---------- Records shown ----------

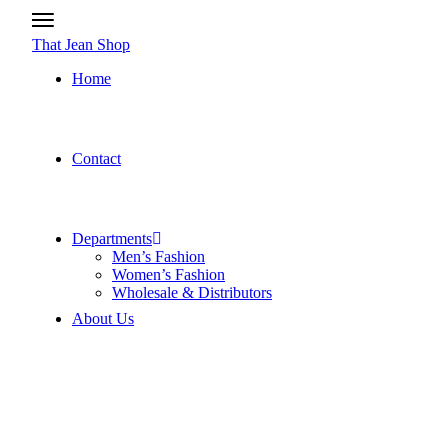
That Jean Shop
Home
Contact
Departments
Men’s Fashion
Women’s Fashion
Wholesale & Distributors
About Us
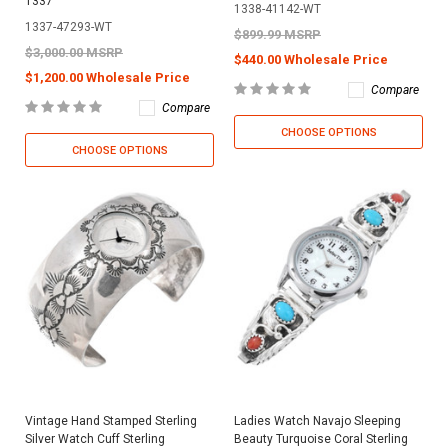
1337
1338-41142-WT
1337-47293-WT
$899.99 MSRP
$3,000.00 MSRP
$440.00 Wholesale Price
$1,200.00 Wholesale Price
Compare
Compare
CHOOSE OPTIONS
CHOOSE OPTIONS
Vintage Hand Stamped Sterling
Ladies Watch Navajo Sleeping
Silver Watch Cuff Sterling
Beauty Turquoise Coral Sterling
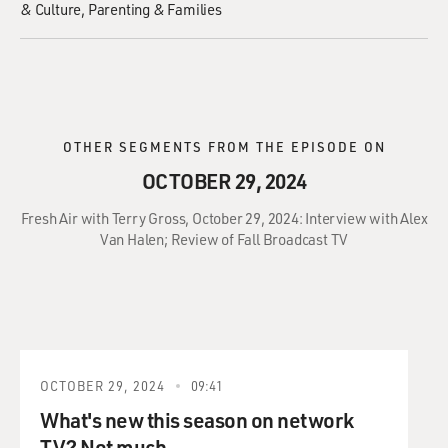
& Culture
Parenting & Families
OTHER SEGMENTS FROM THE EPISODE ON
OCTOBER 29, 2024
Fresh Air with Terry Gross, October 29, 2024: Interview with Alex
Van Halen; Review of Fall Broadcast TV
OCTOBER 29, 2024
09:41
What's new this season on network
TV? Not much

----------
---------- Records shown ----------

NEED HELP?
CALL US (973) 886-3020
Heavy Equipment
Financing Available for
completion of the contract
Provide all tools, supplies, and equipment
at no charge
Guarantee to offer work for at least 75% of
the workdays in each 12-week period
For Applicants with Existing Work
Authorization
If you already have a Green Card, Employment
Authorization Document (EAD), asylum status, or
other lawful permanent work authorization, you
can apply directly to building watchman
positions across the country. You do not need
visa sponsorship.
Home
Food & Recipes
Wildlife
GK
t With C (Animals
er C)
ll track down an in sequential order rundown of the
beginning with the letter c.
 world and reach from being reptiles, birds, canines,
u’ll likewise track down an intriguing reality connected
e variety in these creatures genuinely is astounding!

----------

» Task requirements
Copy out each line of the data above, exactly, if it lies between the line holding "u’ll likewise track" and the line holding "e variety in", inclusive; copy no other line.

» Output of the exercise
u’ll likewise track down an intriguing reality connected
e variety in these creatures genuinely is astounding!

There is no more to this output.